[Short-answer chart tasks]
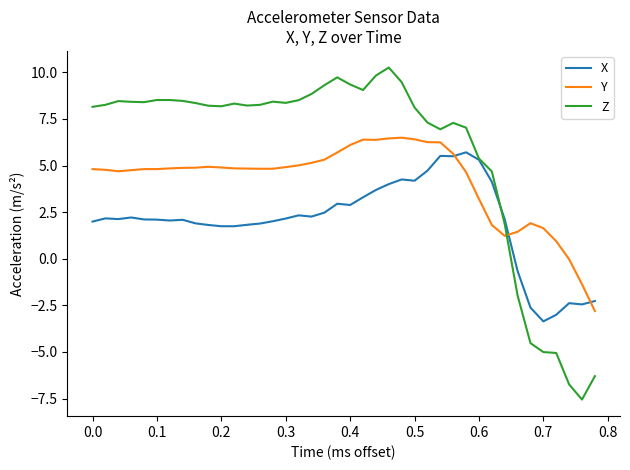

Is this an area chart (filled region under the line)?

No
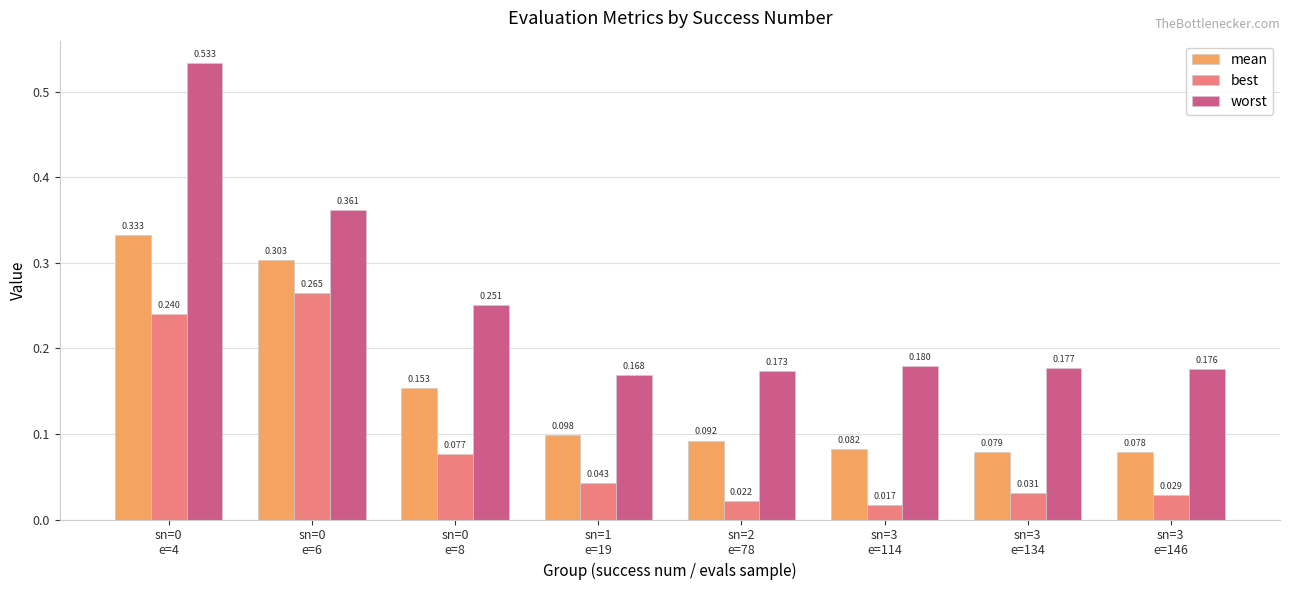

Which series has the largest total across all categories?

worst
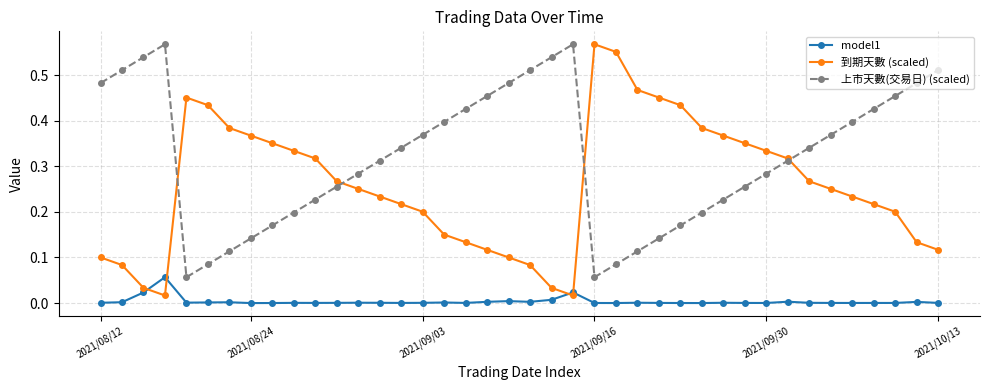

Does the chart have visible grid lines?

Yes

**Request**
Turn the rows above into a JSON list of strings, one string per line, skipping blank lines. Leave the pictures out.

**Output**
[
  "Is this an area chart (filled region under the line)?",
  "No",
  "Which series has the largest total across all categories?",
  "worst",
  "Does the chart have visible grid lines?",
  "Yes"
]